My homer, Homer, who is a '97 bird, has a band that is getting tight on his leg. It won't turn but is not digging into the skin or anything. I think he's just gotten bigger with age (and he's slightly a couch potato ). I got him a few years ago as a rescue. It doesn't seem to cause him discomfort but he doesn't walk around a lot so it's rather hard to tell. Like I said, it's just tight enough that it will barely turn--I didn't want to force it. Should I take him to the vet and have the vet cut it off? Can I do it myself with a dremmel tool? He doesn't love being handled and is blind in one eye and partially blind in the good eye, so I don't want to upset him if it's not necessary. Sorry for the long explanation, any suggestions welcome.


----------



## TAWhatley (Mar 6, 2001)

Get the band off .. dremel is fine but just be careful that the band doesn't become too hot in the process.

Terry


----------



## Whitefeather (Sep 2, 2002)

Just another suggestion:
I used a small pair of wire cutters (the kind used in jewelry making) to remove a band.
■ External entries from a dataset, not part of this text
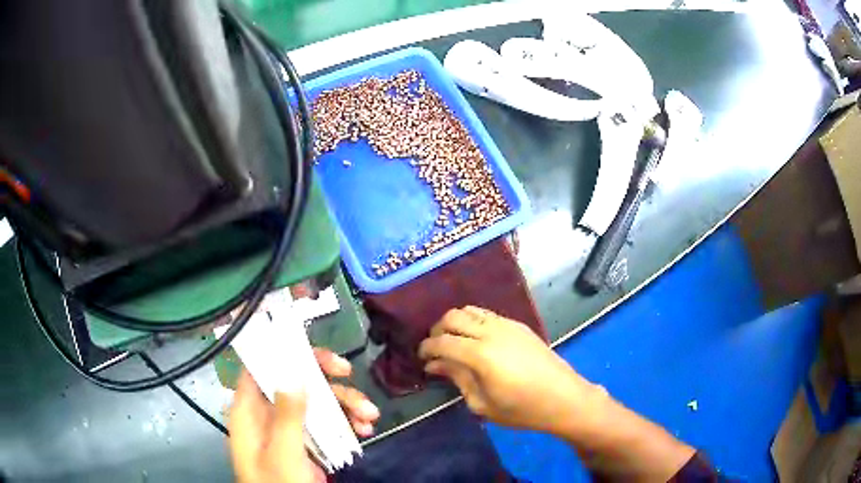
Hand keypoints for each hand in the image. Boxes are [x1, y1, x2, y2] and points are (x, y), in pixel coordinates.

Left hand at [228, 349, 378, 482]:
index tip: (315, 354)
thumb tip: (293, 373)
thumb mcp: (283, 453)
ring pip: (316, 401)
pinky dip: (347, 423)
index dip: (284, 354)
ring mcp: (289, 428)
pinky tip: (364, 430)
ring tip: (369, 417)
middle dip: (326, 379)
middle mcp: (268, 414)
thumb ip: (287, 415)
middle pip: (294, 381)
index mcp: (250, 411)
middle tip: (350, 375)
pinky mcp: (307, 442)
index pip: (261, 368)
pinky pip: (327, 423)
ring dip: (345, 404)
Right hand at [418, 306, 606, 435]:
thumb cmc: (521, 409)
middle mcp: (491, 332)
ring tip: (454, 342)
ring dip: (455, 322)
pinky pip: (488, 314)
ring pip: (470, 310)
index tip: (421, 357)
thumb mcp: (482, 404)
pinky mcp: (519, 325)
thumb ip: (457, 379)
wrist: (563, 398)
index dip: (426, 348)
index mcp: (480, 355)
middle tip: (435, 349)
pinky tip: (476, 340)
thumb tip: (435, 365)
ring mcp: (507, 325)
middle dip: (437, 330)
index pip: (442, 342)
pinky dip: (474, 321)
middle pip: (453, 317)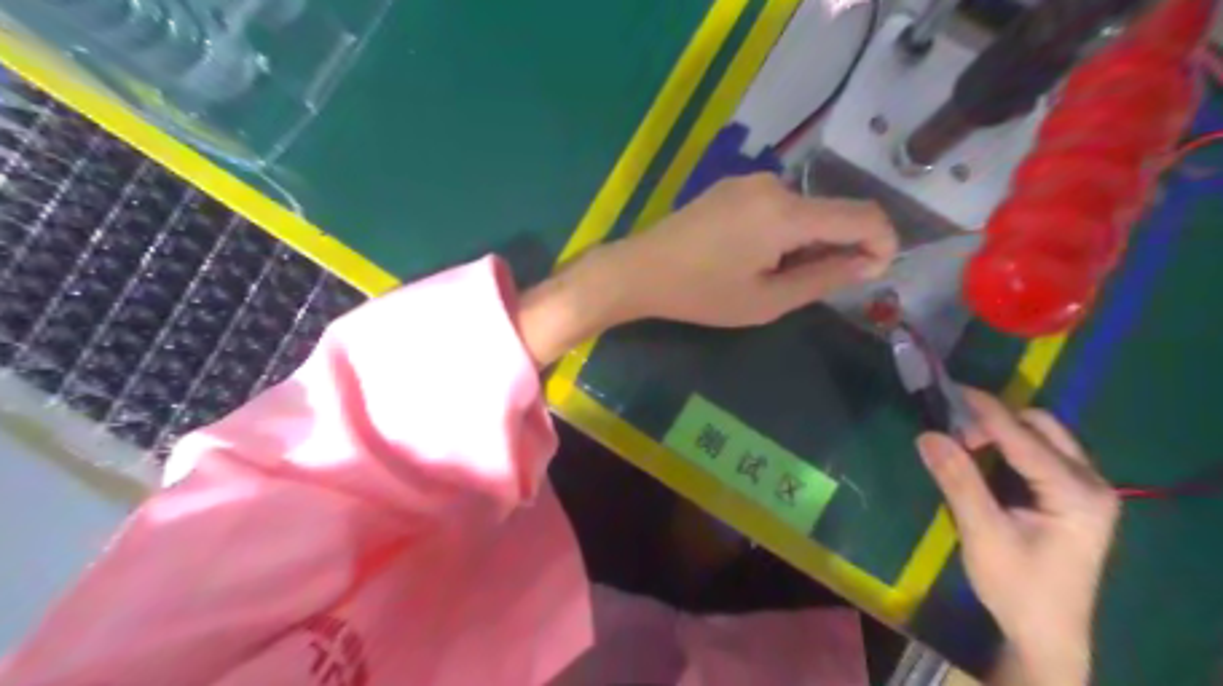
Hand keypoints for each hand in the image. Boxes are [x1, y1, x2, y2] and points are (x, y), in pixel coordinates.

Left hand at [515, 178, 894, 367]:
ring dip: (806, 242)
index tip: (875, 272)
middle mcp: (774, 184)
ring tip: (770, 276)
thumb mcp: (767, 300)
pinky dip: (783, 231)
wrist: (639, 269)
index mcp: (786, 212)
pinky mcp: (732, 185)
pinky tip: (753, 257)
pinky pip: (777, 205)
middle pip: (831, 212)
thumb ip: (824, 279)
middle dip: (836, 249)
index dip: (883, 242)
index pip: (862, 215)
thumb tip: (870, 263)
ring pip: (804, 210)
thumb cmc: (701, 293)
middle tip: (804, 287)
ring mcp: (749, 180)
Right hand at [917, 391, 1116, 685]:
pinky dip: (1008, 447)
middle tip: (954, 434)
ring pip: (1042, 437)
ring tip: (963, 446)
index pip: (1024, 437)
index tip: (949, 389)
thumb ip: (958, 480)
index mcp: (1077, 493)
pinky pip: (1039, 454)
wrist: (1046, 634)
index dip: (985, 410)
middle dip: (995, 420)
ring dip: (1001, 432)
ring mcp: (1085, 490)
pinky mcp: (1072, 498)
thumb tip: (927, 434)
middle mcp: (1091, 483)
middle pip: (1042, 427)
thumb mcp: (982, 533)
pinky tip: (983, 460)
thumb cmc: (1017, 587)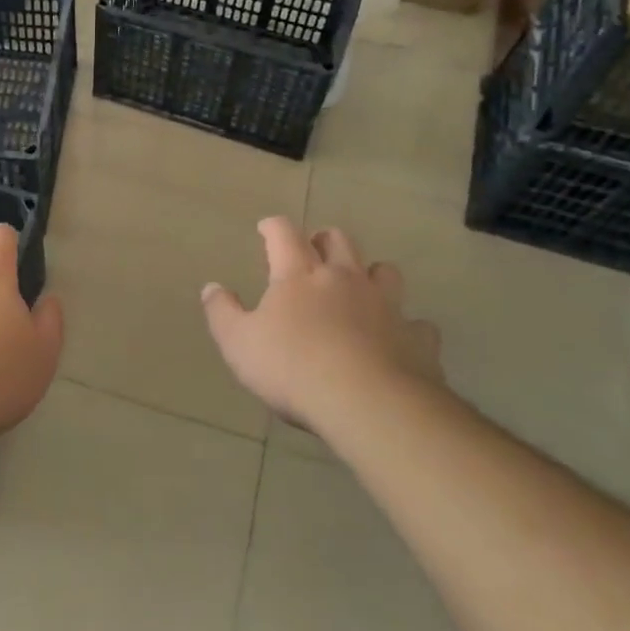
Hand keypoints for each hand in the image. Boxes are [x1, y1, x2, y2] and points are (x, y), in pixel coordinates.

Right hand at [202, 217, 442, 431]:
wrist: (369, 404)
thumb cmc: (293, 368)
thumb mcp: (238, 343)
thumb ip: (222, 312)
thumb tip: (211, 287)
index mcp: (299, 275)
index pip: (284, 234)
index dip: (273, 227)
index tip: (266, 228)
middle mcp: (345, 279)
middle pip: (338, 240)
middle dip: (323, 240)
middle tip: (313, 251)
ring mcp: (387, 305)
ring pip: (384, 271)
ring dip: (370, 273)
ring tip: (360, 287)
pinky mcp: (418, 337)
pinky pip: (417, 323)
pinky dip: (407, 326)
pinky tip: (399, 338)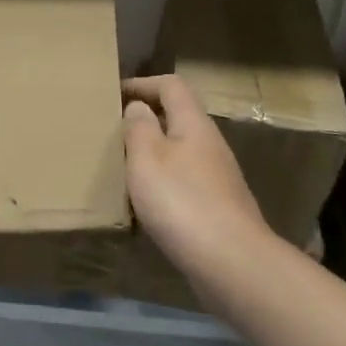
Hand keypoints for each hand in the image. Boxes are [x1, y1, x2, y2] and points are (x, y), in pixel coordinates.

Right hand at [123, 75, 272, 279]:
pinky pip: (185, 179)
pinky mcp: (219, 205)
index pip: (172, 86)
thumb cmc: (181, 201)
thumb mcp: (147, 158)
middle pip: (179, 117)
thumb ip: (139, 128)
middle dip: (146, 118)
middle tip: (114, 131)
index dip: (142, 84)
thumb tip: (138, 106)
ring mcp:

It worked great.


----------



## sky tx (Mar 1, 2005)

Have you tried working vaseline under the band????Get the dead scale off--But it will most likely need to be removed.


----------



## feralpigeon (Feb 14, 2005)

I was thinking along the same lines as AZ....jewelry tools.

fp


----------



## maryjane (Jul 15, 2006)

No, I haven't tried vaseline but I will. The band seems pretty thick and sturdy to me though I'm sure it's a normal band. I'll get a pic today or tomorrow when the camera decides to charge. Maybe with the vaseline I could get some of those tiny jewelry cutters under it. I just don't want to hurt him more, obviously.  I'll take a closer look and get a picture. Thanks much, guys. I just adore this bird, he's so old and grizzled and dignified.


----------